● Document segment:
__________
Set up the surface with an anchor element. The position will be computed depending the position of the element in the page.

open

open(): void

Display the surface overlay and display it with the selected position strategy.

close

close(): void

Hide the surface overlay.

setAnchorCorner

setAnchorCorner(anchorCorner: OcdkSurfaceCorner): void

Set the anchor corner reference that corresponds to the trigger element.

setCornerPoints

setCornerPoints(cornerPoints: Partial<OcdkSurfaceCornerPoints>): void

Equivalent of the corners property. Set the corner references for the anchor and the surface.

setOriginCorner

setOriginCorner(originCorner: OcdkSurfaceCorner): void

Set the surface corner reference.

setAnchorMargin

setAnchorMargin(margin: Partial<OcdkSurfaceDistance>): void

Set the margin around the anchor. The overlay will be displayed at a distance that corresponds to these margins.

setCustomStrategy

setCustomStrategy<StrategyConfig extends OcdkSurfaceStrategyDefinerConfig>(strategy: OcdkSurfaceStrategyDefiner<StrategyConfig>): void

Set your own position strategy. When you define a custom strategy, you must use OcdkSurfaceStrategyDefiner. You have to define a config and the different positions with all the inspectors and appliers.
__________
● Record extracts:
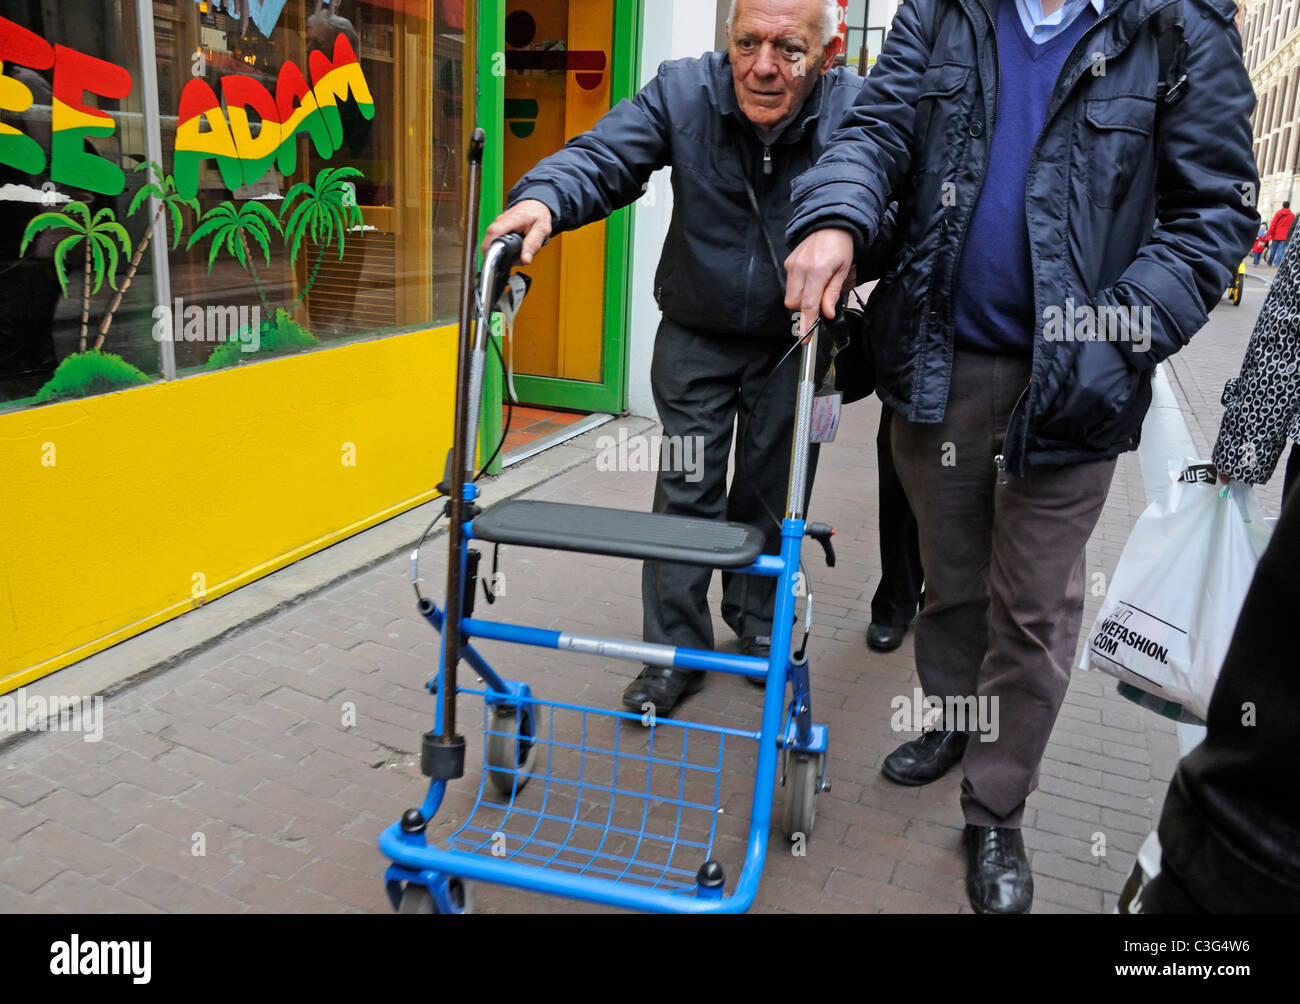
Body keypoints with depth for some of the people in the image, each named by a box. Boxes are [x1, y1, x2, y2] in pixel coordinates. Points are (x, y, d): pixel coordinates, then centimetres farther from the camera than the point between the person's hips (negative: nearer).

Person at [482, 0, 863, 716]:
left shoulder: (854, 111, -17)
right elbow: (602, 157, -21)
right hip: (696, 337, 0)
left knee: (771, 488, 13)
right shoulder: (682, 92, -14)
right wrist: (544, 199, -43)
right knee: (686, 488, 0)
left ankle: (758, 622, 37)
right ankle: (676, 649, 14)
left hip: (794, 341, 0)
__________
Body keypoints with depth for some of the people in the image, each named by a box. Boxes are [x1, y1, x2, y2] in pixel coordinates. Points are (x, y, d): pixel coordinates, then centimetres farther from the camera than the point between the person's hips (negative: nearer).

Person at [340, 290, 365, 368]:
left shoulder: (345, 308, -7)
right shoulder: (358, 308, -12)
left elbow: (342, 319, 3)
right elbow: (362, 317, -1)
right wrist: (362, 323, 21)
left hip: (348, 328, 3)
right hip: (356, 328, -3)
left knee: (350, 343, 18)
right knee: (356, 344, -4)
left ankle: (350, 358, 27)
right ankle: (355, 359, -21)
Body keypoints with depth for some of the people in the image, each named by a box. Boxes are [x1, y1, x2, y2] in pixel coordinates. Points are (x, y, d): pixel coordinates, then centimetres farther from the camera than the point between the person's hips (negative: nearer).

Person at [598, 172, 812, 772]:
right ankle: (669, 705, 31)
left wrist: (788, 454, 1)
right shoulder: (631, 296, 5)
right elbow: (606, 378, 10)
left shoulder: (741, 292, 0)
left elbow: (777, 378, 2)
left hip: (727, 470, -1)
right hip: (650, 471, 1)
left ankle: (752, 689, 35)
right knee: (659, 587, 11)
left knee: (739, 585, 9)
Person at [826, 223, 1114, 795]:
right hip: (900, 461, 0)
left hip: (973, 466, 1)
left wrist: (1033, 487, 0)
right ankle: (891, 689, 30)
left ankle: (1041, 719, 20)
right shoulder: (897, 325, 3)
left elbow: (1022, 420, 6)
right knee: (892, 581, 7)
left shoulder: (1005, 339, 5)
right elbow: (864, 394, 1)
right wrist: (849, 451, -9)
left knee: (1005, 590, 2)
__________
● List of tasks:
[A] Do these statements agree with the surface documentation? For each, answer yes or no and quote the words that decide it. (i) close() hides the surface overlay. (ii) setOriginCorner sets the anchor corner reference that corresponds to the trigger element. (iii) A custom strategy must be defined with OcdkSurfaceStrategyDefiner.
[B] Write out the part of the surface documentation that opens with the words containing "Equivalent of the" and closes with "to these margins.".
[C] According to the surface documentation, when the surface is set up with an anchor element, what is its position computed from? Answer in one to three sentences.
The material has no connection to the surface documentation.

● Outputs in order:
[A]
(i) Yes: "Hide the surface overlay."
(ii) No: "Set the surface corner reference."
(iii) Yes: "When you define a custom strategy, you must use OcdkSurfaceStrategyDefiner."

[B]
Equivalent of the corners property. Set the corner references for the anchor and the surface.

setOriginCorner

setOriginCorner(originCorner: OcdkSurfaceCorner): void

Set the surface corner reference.

setAnchorMargin

setAnchorMargin(margin: Partial<OcdkSurfaceDistance>): void

Set the margin around the anchor. The overlay will be displayed at a distance that corresponds to these margins.

[C] The position is computed from the position of the anchor element in the page.